As a leader, pressure is no stranger to you. There is no way to avoid pressure, except to quit leading.

• If you are successful, you experience pressure.

• If you fail, you experience pressure.

• If you coast, you experience pressure.

How about you? What kind of pressure are you facing? Financial? Not making budget? Are you in conflict with a key staff member? Is your board divided? Are there political issues? Perhaps it’s something more personal at home—struggles with your family. There is no end to the list of possibilities, and these things are no stranger to those of us who lead.

Leaders tap out when the pressure gets too high. Every leader has a point where the pressure is too much. How you handle those moments can make or break you as a leader.

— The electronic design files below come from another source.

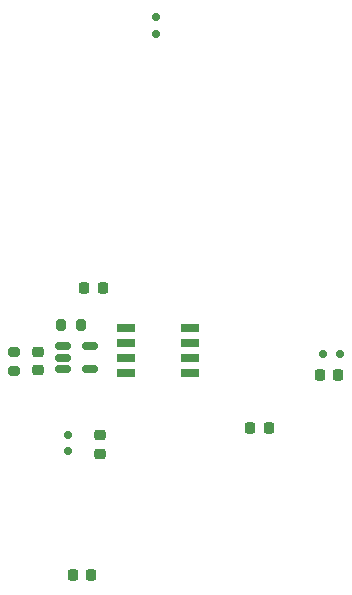
<source format=gbr>
%TF.GenerationSoftware,KiCad,Pcbnew,(7.0.0)*%
%TF.CreationDate,2023-12-21T13:58:15+01:00*%
%TF.ProjectId,PCB-light-challenge,5043422d-6c69-4676-9874-2d6368616c6c,rev?*%
%TF.SameCoordinates,Original*%
%TF.FileFunction,Paste,Top*%
%TF.FilePolarity,Positive*%
%FSLAX46Y46*%
G04 Gerber Fmt 4.6, Leading zero omitted, Abs format (unit mm)*
G04 Created by KiCad (PCBNEW (7.0.0)) date 2023-12-21 13:58:15*
%MOMM*%
%LPD*%
G01*
G04 APERTURE LIST*
G04 Aperture macros list*
%AMRoundRect*
0 Rectangle with rounded corners*
0 $1 Rounding radius*
0 $2 $3 $4 $5 $6 $7 $8 $9 X,Y pos of 4 corners*
0 Add a 4 corners polygon primitive as box body*
4,1,4,$2,$3,$4,$5,$6,$7,$8,$9,$2,$3,0*
0 Add four circle primitives for the rounded corners*
1,1,$1+$1,$2,$3*
1,1,$1+$1,$4,$5*
1,1,$1+$1,$6,$7*
1,1,$1+$1,$8,$9*
0 Add four rect primitives between the rounded corners*
20,1,$1+$1,$2,$3,$4,$5,0*
20,1,$1+$1,$4,$5,$6,$7,0*
20,1,$1+$1,$6,$7,$8,$9,0*
20,1,$1+$1,$8,$9,$2,$3,0*%
G04 Aperture macros list end*
%ADD10RoundRect,0.150000X-0.512500X-0.150000X0.512500X-0.150000X0.512500X0.150000X-0.512500X0.150000X0*%
%ADD11RoundRect,0.225000X0.225000X0.250000X-0.225000X0.250000X-0.225000X-0.250000X0.225000X-0.250000X0*%
%ADD12RoundRect,0.225000X-0.250000X0.225000X-0.250000X-0.225000X0.250000X-0.225000X0.250000X0.225000X0*%
%ADD13RoundRect,0.150000X0.150000X0.200000X-0.150000X0.200000X-0.150000X-0.200000X0.150000X-0.200000X0*%
%ADD14RoundRect,0.225000X0.250000X-0.225000X0.250000X0.225000X-0.250000X0.225000X-0.250000X-0.225000X0*%
%ADD15RoundRect,0.225000X-0.225000X-0.250000X0.225000X-0.250000X0.225000X0.250000X-0.225000X0.250000X0*%
%ADD16RoundRect,0.150000X-0.200000X0.150000X-0.200000X-0.150000X0.200000X-0.150000X0.200000X0.150000X0*%
%ADD17RoundRect,0.200000X0.275000X-0.200000X0.275000X0.200000X-0.275000X0.200000X-0.275000X-0.200000X0*%
%ADD18RoundRect,0.150000X0.200000X-0.150000X0.200000X0.150000X-0.200000X0.150000X-0.200000X-0.150000X0*%
%ADD19RoundRect,0.200000X0.200000X0.275000X-0.200000X0.275000X-0.200000X-0.275000X0.200000X-0.275000X0*%
%ADD20RoundRect,0.023600X-0.741400X-0.271400X0.741400X-0.271400X0.741400X0.271400X-0.741400X0.271400X0*%
%ADD21RoundRect,0.023600X0.741400X0.271400X-0.741400X0.271400X-0.741400X-0.271400X0.741400X-0.271400X0*%
G04 APERTURE END LIST*
D10*
%TO.C,U2*%
X193470000Y-108385000D03*
X193470000Y-109335000D03*
X193470000Y-110285000D03*
X195745000Y-110285000D03*
X195745000Y-108385000D03*
%TD*%
D11*
%TO.C,C9*%
X210845400Y-115290600D03*
X209295400Y-115290600D03*
%TD*%
%TO.C,C3*%
X216713400Y-110820200D03*
X215163400Y-110820200D03*
%TD*%
D12*
%TO.C,C1*%
X191300000Y-108875000D03*
X191300000Y-110425000D03*
%TD*%
D13*
%TO.C,D3*%
X215493600Y-109067600D03*
X216893600Y-109067600D03*
%TD*%
D14*
%TO.C,C5*%
X196545200Y-117462600D03*
X196545200Y-115912600D03*
%TD*%
D15*
%TO.C,C2*%
X194284000Y-127762000D03*
X195834000Y-127762000D03*
%TD*%
%TO.C,C7*%
X195236800Y-103428800D03*
X196786800Y-103428800D03*
%TD*%
D16*
%TO.C,D1*%
X201295000Y-81915000D03*
X201295000Y-80515000D03*
%TD*%
D17*
%TO.C,R1*%
X189290000Y-110475000D03*
X189290000Y-108825000D03*
%TD*%
D18*
%TO.C,D2*%
X193900000Y-115886000D03*
X193900000Y-117286000D03*
%TD*%
D19*
%TO.C,R2*%
X194930000Y-106575000D03*
X193280000Y-106575000D03*
%TD*%
D20*
%TO.C,U3*%
X198740000Y-106850000D03*
X198740000Y-108120000D03*
X198740000Y-109390000D03*
X198740000Y-110660000D03*
D21*
X204220000Y-110660000D03*
X204220000Y-109390000D03*
X204220000Y-108120000D03*
X204220000Y-106850000D03*
%TD*%
M02*

</source>
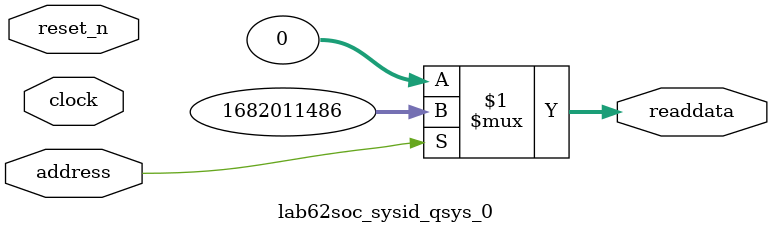
<source format=v>



// synthesis translate_off
`timescale 1ns / 1ps
// synthesis translate_on

// turn off superfluous verilog processor warnings 
// altera message_level Level1 
// altera message_off 10034 10035 10036 10037 10230 10240 10030 

module lab62soc_sysid_qsys_0 (
               // inputs:
                address,
                clock,
                reset_n,

               // outputs:
                readdata
             )
;

  output  [ 31: 0] readdata;
  input            address;
  input            clock;
  input            reset_n;

  wire    [ 31: 0] readdata;
  //control_slave, which is an e_avalon_slave
  assign readdata = address ? 1682011486 : 0;

endmodule



</source>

Five ineffective ways to handle pressure:

1) Send it.

Some leaders treat pressure like a hot potato. They toss it to someone else as fast as they can. Most typically, they attempt to send it up to their boss to handle, or send it down to a subordinate to deal with it. It’s fine to ask your boss for help and delegation is usually a good practice, but that’s not what happens here. This is an attempt to get rid of it, which is not a good leadership practice.

2) Postpone it.

Procrastination never makes the pressure go away. In fact, any attempt to delay the pressure often makes it worse. Pressure can be like credit card debt, the longer you put off paying down the principle, the worse the debt gets.

3) Ignore it.

It is surprising how often church leaders pretend like there is no problem, there is no pressure and there’s nothing to resolve. They can deliver a Sunday morning message seemingly oblivious to what is happening around them. Few things erode leadership faster than this.

4) Worry about it.

No matter how much I’ve worried about something, it never helped to lessen the pressure or improve the situation, and it just further depleted me of productive energy to lead. Worry never helps. This is one of the greatest temptations of a leader, and must be avoided as much as humanly possible.

5) Cave in to it.

Sometimes the pressure gets so high, and is sustained so long, that you may be tempted to alter your behavior to find relief. It happens. Leaders lower standards, ignore values, crash relationships and more, all because of pressure. Remember what happened with Aaron when Moses was gone so long (Exodus 32)? Under all the pressure, Aaron cracked, he caved in, took the gold and actually participated in sin by making the golden calf. I’m certain that he justified it to the point where his decisions made sense.

Which of the above are you most tempted to do? A great first step to conquering it is identifying it. Then you can begin to intentionally resist it.